If you want to increase your chances of losing weight, reduce your stress level and get adequate sleep. A new Kaiser Permanente (Oregon, USA) study found that people trying to lose at least 10 pounds were more likely to reach that goal if they had lower stress levels and slept more than six hours but not more than eight hours a night.  Nearly 500 participants from Kaiser Permanente in Oregon and Washington took part in the study, which measured whether sleep, stress, depression, television viewing, and computer screen time were correlated with weight loss.  During the study’s first phase, all participants attended weekly meetings at which they were weighed and advised to reduce calorie intake by 500 calories per day, adopt a low-fat, low-sugar diet with lots of fruits and vegetables, increase physical activity to 180 minutes a week, and keep daily food records. People who kept more food records and attended more meetings were more likely to lose weight during this phase of the trial. Participants also were asked to report levels of insomnia, stress and depression, and to record how much time they slept and spent watching television or using a computer.
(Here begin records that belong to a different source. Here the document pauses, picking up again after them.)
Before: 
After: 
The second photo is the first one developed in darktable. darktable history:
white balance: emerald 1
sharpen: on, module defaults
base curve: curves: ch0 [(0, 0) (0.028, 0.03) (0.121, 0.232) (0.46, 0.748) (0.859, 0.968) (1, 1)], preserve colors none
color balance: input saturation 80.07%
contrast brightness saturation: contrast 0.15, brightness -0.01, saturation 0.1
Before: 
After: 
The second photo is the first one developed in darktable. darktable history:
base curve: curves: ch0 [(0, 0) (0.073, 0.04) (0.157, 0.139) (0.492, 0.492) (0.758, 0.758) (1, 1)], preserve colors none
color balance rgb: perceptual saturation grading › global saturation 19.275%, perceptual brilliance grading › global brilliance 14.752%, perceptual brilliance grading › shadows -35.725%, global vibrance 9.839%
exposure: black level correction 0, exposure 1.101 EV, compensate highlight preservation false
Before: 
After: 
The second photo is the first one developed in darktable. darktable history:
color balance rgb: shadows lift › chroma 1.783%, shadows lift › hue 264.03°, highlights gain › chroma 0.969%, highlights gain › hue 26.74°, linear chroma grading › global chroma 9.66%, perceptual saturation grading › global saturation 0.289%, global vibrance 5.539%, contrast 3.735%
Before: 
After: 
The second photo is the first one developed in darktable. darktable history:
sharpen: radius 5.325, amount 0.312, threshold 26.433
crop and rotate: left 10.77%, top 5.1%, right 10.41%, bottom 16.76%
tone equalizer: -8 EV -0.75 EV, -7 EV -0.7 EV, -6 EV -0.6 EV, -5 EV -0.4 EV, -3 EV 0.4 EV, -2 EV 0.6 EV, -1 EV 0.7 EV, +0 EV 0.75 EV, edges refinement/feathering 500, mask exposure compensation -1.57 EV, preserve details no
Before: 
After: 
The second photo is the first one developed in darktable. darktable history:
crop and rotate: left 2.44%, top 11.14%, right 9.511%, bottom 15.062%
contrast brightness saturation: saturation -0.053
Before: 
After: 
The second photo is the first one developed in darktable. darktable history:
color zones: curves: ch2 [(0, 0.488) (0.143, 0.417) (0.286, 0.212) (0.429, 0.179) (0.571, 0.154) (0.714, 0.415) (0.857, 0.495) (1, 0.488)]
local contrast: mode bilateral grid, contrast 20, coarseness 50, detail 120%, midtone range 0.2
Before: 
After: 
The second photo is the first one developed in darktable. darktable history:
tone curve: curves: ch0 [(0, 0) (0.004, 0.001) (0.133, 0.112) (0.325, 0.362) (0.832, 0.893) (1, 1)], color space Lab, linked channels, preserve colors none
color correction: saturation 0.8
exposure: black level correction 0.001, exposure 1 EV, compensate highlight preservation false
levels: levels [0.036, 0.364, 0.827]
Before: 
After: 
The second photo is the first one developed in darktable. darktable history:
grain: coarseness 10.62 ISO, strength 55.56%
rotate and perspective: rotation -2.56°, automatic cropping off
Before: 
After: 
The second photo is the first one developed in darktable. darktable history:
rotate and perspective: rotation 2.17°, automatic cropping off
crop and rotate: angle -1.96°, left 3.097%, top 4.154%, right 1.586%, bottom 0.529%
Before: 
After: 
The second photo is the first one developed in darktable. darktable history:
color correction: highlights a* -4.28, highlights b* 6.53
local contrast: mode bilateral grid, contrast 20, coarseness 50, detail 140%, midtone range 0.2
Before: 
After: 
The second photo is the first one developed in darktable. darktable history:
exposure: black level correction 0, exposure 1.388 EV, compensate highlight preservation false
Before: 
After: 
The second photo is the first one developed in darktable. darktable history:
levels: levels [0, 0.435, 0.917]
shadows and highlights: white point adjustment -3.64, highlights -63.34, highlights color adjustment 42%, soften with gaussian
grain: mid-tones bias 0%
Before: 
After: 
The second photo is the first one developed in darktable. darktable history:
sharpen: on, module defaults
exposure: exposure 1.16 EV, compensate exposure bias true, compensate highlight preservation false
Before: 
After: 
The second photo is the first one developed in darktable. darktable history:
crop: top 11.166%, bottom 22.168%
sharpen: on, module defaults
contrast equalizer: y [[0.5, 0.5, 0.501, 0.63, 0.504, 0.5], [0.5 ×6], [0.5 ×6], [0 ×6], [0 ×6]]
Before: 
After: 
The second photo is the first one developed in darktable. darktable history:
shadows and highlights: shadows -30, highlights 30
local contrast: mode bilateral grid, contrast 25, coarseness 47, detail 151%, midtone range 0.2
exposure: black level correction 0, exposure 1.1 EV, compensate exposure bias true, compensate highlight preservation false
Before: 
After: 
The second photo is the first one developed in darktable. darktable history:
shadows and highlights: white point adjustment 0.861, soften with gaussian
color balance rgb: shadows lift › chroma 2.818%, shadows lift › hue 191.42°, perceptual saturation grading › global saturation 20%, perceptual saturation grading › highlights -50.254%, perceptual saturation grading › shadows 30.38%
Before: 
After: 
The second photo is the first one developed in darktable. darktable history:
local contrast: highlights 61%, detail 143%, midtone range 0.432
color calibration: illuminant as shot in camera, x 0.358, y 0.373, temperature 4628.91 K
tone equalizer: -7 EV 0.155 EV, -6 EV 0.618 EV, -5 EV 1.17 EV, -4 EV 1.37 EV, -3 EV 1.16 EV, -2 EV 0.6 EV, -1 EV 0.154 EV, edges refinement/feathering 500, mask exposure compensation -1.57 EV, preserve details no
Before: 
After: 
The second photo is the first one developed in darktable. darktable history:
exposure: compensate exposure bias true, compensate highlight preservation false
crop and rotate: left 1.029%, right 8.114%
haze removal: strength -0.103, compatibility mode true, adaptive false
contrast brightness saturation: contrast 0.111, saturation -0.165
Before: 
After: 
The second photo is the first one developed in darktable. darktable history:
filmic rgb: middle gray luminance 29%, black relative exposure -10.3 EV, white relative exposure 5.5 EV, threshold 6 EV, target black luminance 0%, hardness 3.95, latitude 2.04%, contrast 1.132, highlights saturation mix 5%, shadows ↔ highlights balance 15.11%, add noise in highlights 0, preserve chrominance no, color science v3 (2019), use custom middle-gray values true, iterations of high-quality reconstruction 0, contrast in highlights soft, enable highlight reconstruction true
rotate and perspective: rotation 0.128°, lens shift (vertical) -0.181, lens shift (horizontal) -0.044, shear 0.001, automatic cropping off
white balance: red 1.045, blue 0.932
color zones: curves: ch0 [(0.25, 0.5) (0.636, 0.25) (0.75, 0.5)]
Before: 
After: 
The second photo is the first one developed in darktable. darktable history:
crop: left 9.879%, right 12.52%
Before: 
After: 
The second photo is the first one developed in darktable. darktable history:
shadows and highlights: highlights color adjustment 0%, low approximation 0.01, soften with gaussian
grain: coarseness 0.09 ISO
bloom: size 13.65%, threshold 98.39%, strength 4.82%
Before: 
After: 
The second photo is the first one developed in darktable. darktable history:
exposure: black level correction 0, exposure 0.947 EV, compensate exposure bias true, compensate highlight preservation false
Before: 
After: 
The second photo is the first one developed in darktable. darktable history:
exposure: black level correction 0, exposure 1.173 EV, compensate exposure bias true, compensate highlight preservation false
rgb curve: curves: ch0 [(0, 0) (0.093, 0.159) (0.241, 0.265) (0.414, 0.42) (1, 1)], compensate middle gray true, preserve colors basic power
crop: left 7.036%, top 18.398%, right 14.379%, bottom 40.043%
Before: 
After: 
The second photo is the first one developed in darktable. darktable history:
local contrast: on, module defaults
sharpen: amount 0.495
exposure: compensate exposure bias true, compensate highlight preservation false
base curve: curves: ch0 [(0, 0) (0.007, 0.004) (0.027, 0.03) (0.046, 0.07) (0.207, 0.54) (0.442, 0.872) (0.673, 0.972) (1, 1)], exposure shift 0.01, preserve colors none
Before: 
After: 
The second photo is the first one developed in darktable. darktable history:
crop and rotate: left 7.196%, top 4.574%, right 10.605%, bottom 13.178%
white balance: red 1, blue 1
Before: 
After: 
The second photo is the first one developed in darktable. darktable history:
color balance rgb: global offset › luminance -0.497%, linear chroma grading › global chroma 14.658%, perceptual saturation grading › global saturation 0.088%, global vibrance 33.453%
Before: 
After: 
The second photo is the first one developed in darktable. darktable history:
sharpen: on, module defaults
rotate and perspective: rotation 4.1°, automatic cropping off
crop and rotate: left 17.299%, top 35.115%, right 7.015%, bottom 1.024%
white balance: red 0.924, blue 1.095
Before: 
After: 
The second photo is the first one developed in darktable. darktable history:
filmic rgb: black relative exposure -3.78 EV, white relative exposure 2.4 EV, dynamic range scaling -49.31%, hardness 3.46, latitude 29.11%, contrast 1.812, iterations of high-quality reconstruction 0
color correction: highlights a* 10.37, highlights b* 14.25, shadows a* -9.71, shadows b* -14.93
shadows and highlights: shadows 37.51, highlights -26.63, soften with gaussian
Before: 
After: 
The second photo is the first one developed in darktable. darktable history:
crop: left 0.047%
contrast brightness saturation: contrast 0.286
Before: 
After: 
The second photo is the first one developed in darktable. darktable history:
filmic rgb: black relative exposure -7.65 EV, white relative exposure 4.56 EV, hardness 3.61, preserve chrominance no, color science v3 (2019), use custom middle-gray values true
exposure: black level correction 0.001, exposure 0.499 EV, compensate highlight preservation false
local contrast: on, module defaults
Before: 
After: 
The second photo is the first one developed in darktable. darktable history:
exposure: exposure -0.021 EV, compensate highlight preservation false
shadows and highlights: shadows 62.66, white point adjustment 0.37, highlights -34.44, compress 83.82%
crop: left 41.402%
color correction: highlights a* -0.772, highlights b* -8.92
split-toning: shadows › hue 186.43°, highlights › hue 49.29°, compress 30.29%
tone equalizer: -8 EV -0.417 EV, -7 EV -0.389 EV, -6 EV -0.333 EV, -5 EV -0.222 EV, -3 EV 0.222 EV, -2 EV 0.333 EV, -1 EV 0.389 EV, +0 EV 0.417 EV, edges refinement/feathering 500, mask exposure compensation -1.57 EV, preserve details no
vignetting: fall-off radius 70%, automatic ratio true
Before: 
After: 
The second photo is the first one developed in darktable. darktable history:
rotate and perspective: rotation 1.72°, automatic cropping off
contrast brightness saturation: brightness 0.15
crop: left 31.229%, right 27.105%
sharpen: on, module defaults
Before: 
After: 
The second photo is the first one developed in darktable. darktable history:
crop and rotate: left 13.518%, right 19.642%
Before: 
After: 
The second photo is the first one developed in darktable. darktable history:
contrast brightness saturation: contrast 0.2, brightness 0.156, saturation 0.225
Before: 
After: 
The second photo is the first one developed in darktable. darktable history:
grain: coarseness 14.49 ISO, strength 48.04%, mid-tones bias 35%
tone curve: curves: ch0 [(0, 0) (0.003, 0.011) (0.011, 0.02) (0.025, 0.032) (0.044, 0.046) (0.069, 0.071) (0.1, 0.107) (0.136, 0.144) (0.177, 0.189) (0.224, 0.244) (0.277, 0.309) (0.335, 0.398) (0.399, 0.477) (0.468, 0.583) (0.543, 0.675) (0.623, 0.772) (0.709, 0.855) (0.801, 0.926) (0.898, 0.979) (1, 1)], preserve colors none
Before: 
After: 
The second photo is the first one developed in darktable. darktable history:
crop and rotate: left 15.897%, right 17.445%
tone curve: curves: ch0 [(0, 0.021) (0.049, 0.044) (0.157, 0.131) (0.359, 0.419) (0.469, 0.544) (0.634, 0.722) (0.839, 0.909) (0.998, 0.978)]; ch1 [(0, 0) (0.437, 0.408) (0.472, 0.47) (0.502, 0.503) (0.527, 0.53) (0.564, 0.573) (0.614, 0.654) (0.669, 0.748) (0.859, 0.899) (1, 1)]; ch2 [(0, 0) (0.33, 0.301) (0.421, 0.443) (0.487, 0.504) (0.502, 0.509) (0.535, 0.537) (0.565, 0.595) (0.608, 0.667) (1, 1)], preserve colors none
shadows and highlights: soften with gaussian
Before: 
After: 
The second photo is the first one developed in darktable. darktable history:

The research team found that sleep and stress levels were good predictors of weight loss, but depression and screen time were not. People with the lowest stress levels who also got more than six hours, but not more than eight hours, of sleep were most likely to lose at least 10 pounds. In fact, nearly three-quarters of this group moved on to the second phase of the trial, and were twice as likely to be successful as those who reported the highest stress levels and got six or fewer hours of sleep per night.

C R Elder, C M Gullion, K L Funk, L L DeBar, N M Lindberg, V J Stevens. “Impact of sleep, screen time, depression and stress on weight change in the intensive weight loss phase of the LIFE study.”  International Journal of Obesity, 29 March 2011.